Jonathon Shlens explains that KL Divergence can be interpreted as measuring the likelihood that samples represented by the empirical distribution $p$ were generated by a fixed distribution $q$. If $D_{\text{KL}}(p| q)=0$, we can guarantee that $p$ is generated by $q$. As $D_{\text{KL}}(p| q)\rightarrow\infty$, we can say that it is increasingly unlikely that $p$ was generated by $q$.

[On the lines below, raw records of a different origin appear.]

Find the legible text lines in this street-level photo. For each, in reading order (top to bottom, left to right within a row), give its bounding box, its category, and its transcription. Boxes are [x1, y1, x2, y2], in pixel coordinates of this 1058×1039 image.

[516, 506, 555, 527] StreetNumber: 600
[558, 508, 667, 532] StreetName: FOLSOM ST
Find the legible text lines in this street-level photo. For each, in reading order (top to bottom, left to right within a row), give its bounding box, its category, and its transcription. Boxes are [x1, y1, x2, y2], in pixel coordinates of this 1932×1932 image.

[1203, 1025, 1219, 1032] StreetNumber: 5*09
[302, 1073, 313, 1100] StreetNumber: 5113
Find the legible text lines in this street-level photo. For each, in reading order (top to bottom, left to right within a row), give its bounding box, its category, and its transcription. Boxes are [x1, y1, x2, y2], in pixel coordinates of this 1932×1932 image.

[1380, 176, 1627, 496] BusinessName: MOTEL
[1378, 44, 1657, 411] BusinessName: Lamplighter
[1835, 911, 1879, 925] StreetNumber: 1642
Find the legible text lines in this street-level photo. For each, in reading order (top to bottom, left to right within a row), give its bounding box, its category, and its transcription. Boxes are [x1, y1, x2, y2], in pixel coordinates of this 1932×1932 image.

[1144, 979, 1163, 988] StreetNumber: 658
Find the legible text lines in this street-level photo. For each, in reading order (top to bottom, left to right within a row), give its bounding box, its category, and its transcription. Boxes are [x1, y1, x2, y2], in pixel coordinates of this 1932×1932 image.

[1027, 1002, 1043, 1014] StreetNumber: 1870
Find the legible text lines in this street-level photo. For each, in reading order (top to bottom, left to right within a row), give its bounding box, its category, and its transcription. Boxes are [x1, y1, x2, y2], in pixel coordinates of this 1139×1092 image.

Algebraically, we can rewrite the definition as

$$ \begin{array}{rl} D_{\text{KL}}(p| q) &=\sum_i p_i \log \frac{p_i}{q_i} \\ &=\sum_i \left ( - p_i \log q_i + p_i \log p_i \right)\\ &=- \sum_i p_i \log q_i + \sum_i p_i \log p_i \\ &=- \sum_i p_i \log q_i - \sum_i p_i \log \frac{1}{p_i} \\ &=- \sum_i p_i \log q_i-H(p) \\ &=\sum_i p_i \log \frac{1}{q_i}-H(p)\\ \end{array} $$

KL Divergence breaks down as something that looks similar to entropy (but combining $p$ and $q$) minus the entropy of $p$. This first term is often called *cross entropy*:

$$H(p, q)=\sum_i p_i \log \frac{1}{q_i}.$$

We could alternatively use this relationship to define cross entropy as:

$$H(p, q)=H(p) + D_\text{KL}(p| q).$$

Intuitively, the cross entropy is the uncertainty implicit in $H(p)$ plus the likelihood that $p$ could have be generated by $q$. If we consider $p$ to be a fixed distribution, $H(p, q)$ and $D_\text{KL}(p | q)$ differ by a constant factor for all $q$.